# Sampling

Since it is generally impossible to study an entire population (every individual in a country, all college students, every geographic area, etc.), researchers typically rely on sampling to acquire a section of the population to perform an experiment or observational study. It is important that the group selected be representative of the population, and not biased in a systematic manner. For example, a group comprised of the wealthiest individuals in a given area probably would not accurately reflect the opinions of the entire population in that area. For this reason, randomization is typically employed to achieve an unbiased sample. The most common sampling designs are simple random sampling, stratified random sampling, and multistage random sampling.

### Simple Random Sampling

Simple random sampling is the basic sampling technique where we select a group of subjects (a sample) for study from a larger group (a population). Each individual is chosen entirely by chance and each member of the population has an equal chance of being included in the sample. Every possible sample of a given size has the same chance of selection.
(Definition taken from Valerie J. Easton and John H. McColl's Statistics Glossary v1.1)

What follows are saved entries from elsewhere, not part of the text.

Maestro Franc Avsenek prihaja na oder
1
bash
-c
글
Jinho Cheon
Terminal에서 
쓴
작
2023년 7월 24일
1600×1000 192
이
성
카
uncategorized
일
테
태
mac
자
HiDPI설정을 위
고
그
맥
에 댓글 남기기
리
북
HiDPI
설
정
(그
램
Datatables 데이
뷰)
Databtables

### Stratified Random Sampling

There may often be factors which divide up the population into sub-populations (groups / strata) and we may expect the measurement of interest to vary among the different sub-populations. This has to be accounted for when we select a sample from the population in order that we obtain a sample that is representative of the population. This is achieved by stratified sampling.

A stratified sample is obtained by taking samples from each stratum or sub-group of a population.

When we sample a population with several strata, we generally require that the proportion of each stratum in the sample should be the same as in the population.

Stratified sampling techniques are generally used when the population is heterogeneous, or dissimilar, where certain homogeneous, or similar, sub-populations can be isolated (strata). Simple random sampling is most appropriate when the entire population from which the sample is taken is homogeneous. Some reasons for using stratified sampling over simple random sampling are:

a) the cost per observation in the survey may be reduced;
b) estimates of the population parameters may be wanted for each sub-population;
c) increased accuracy at given cost.

Example

Suppose a farmer wishes to work out the average milk yield of each cow type in his herd which consists of Ayrshire, Friesian, Galloway and Jersey cows. He could divide up his herd into the four sub-groups and take samples from these.
(Definition and example taken from Valerie J. Easton and John H. McColl's Statistics Glossary v1.1)

### Multistage Random Sampling

A multistage random sample is constructed by taking a series of simple random samples in stages. This type of sampling is often more practical than simple random sampling for studies requiring "on location" analysis, such as door-to-door surveys. In a multistage random sample, a large area, such as a country, is first divided into smaller regions (such as states), and a random sample of these regions is collected. In the second stage, a random sample of smaller areas (such as counties) is taken from within each of the regions chosen in the first stage. Then, in the third stage, a random sample of even smaller areas (such as neighborhoods) is taken from within each of the areas chosen in the second stage. If these areas are sufficiently small for the purposes of the study, then the researcher might stop at the third stage. If not, he or she may continue to sample from the areas chosen in the third stage, etc., until appropriately small areas have been chosen.